** BEGIN SOURCE TEXT **

This section concerns the Laplace equation with \(m=1\) and \(n\in \{2,3\}\) and identities A and B: Given \(g\in L^2(\Omega )\) seek \(u\in V:= H^1_0(\Omega )\) such that

$$\begin{aligned} -\Delta u=g\,\,\text { in }\,\,\Omega . \end{aligned}$$
(29)

6.1 Mixed FEM

The flux \(\sigma :=\nabla u\in \mathcal {H}:=H({{\mathrm{div}}},\Omega )\) and the displacement \(u\in \mathcal {L}:=L^2(\Omega )\) solve the problem (23) with \(f=0\) and g(v) substituted by the \(L^2\)-scalar product of g and v,

$$\begin{aligned} a(\sigma ,\tau ):=\int _\Omega \sigma \cdot \tau \, dx\quad \text {and} \quad b(\tau ,v):=\int _\Omega v\,{{\mathrm{div}}}\tau \, dx. \end{aligned}$$

The mapping properties of the operator defined in (23) as well as discrete spaces \(M_h\subset \mathcal {H}\) and \(L_h\subset \mathcal {L}\) are well established [68] and a few examples are depicted in Table 1. With the sets \(D_k(T)\) and \(M_k(T)\) from Table 1 for \(n=2\) set

$$\begin{aligned} M_h&:=M_k(\mathcal {T}):=\{q_h\in \mathcal {H}:\,\forall T\in \mathcal {T},\,q_h|_T\in M_k(T)\},\nonumber \\ L_h&:=D_k(\mathcal {T}):=\{v_h\in L^{\infty }(\Omega ):\,\forall T\in \mathcal {T},\,v_h|_T\in D_k(T)\}. \end{aligned}$$
(30)

The finite element approximations \(\sigma _h\in M_h\) and \(u_h\in L_h\), their unique existence, stability and a priori convergence properties are well established and further details are not recalled here. The analysis of this paper generalizes the main result from [10] to non-convex domains.

** END SOURCE TEXT **

■ INSTRUCTIONS TO FOLLOW:
Carry on the passage on the mixed finite element method for the Laplace equation, picking up right after its final sentence. The listing plays no part in the work here.

** BEGIN LISTED RECORDS **

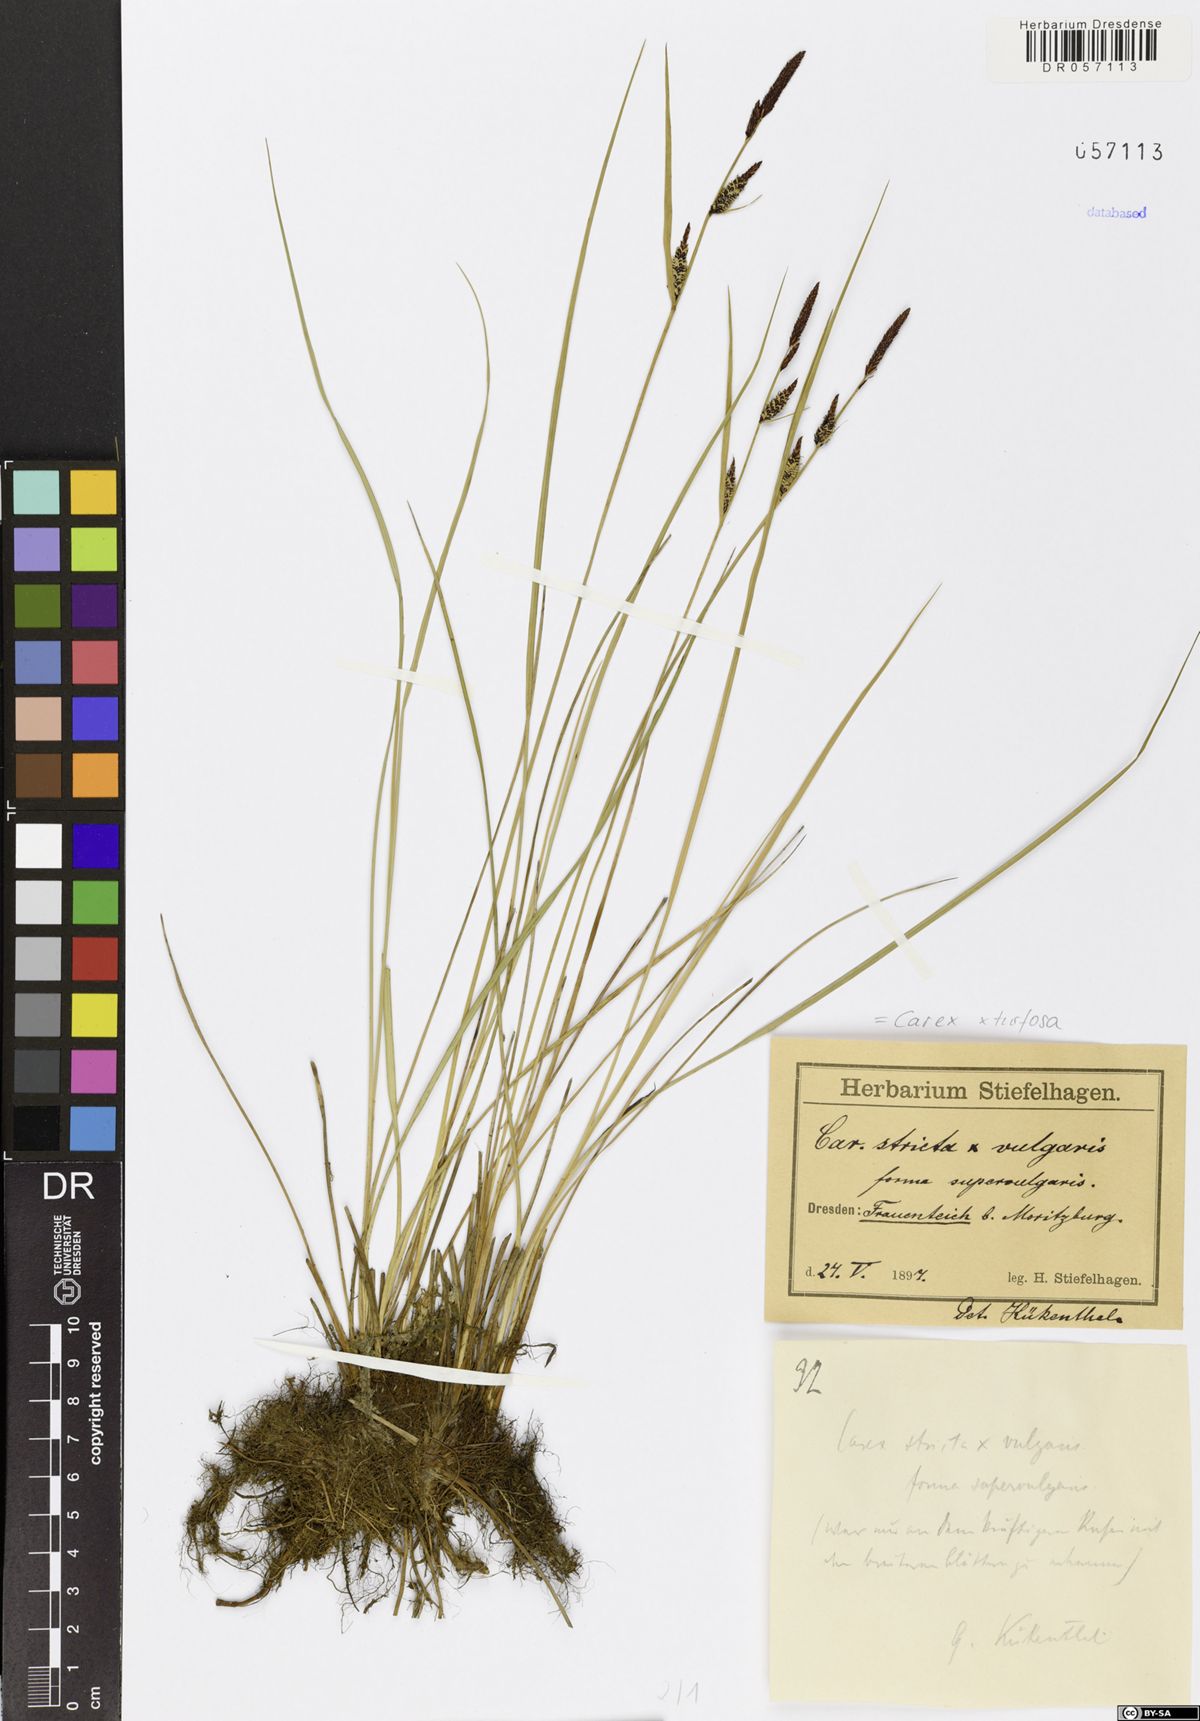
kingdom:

** END LISTED RECORDS **
** BEGIN LISTED RECORDS **

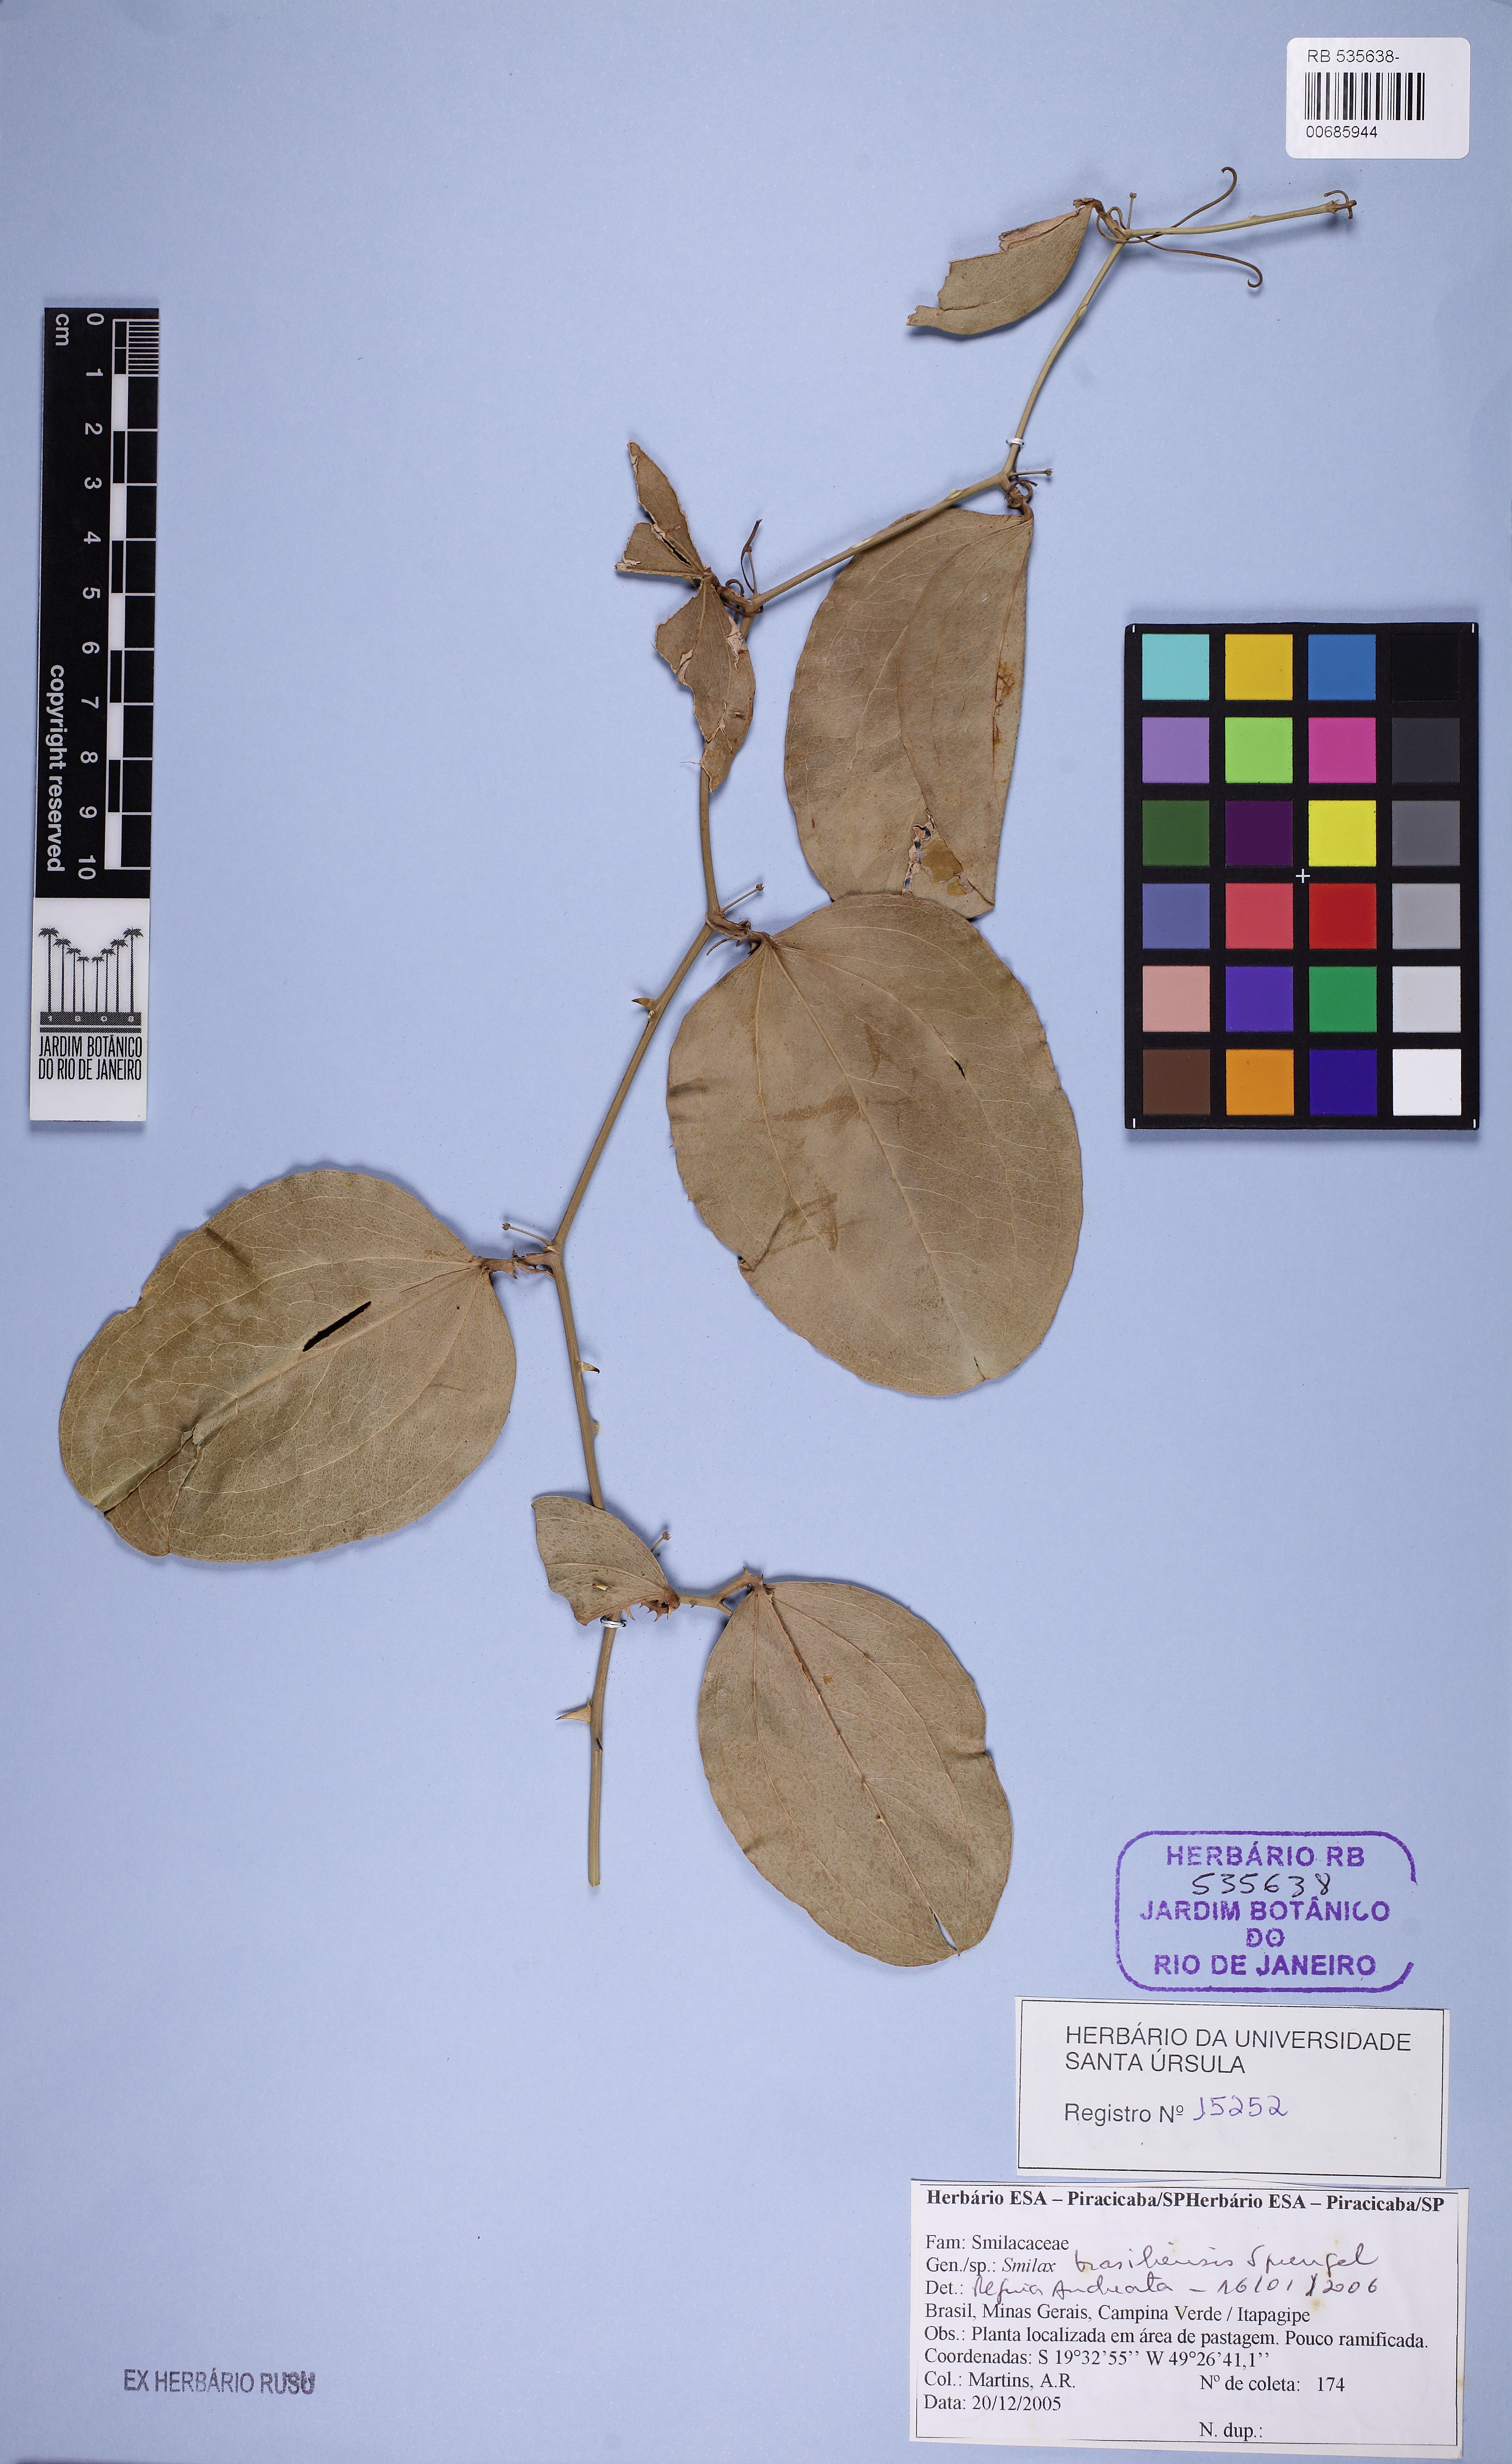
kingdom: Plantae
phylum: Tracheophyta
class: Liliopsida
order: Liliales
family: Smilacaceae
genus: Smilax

** END LISTED RECORDS **

■ EXERCISE ANSWER:
Theorem 4

The discrete solution \((\sigma _h,u_h)\) of any mixed FEM from Table 1 to the exact solution \((\sigma ,u)\) satisfies

$$\begin{aligned}&||\sigma -\sigma _h||_{H({{\mathrm{div}}}; \Omega )}+||u-u_h||_{L^2(\Omega )}\\&\quad \approx \min _{v\in H^1_0(\Omega )} ||\sigma _h-Dv ||_{L^2(\Omega ;\mathbb {R}^n)} + ||h(\sigma _h- D_h u_h)||_{L^2(\Omega ;\mathbb {R}^n)} +||g-g_h||_{L^2(\Omega )}. \end{aligned}$$

Proof

The Fortin interpolation \(I_F:H^1(\Omega ;\mathbb {R}^n)\rightarrow M_h\) is well-established for RT, BDM, and BDFM mixed finite element methods (MFEM); see, e.g., [8, Section III.3.3] and allows for (F1)–(F3) and (H). The proofs are verbatim with the arguments at the end of the previous section and further details are omitted. \(\square \)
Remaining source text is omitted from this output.